(Change detection data)

======

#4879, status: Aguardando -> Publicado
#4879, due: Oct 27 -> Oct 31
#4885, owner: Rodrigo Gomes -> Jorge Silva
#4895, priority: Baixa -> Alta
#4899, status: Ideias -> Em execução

======

→ Work to be completed
Repeat the records above with every character intact.

→ Answer for the task
#4879, status: Aguardando -> Publicado
#4879, due: Oct 27 -> Oct 31
#4885, owner: Rodrigo Gomes -> Jorge Silva
#4895, priority: Baixa -> Alta
#4899, status: Ideias -> Em execução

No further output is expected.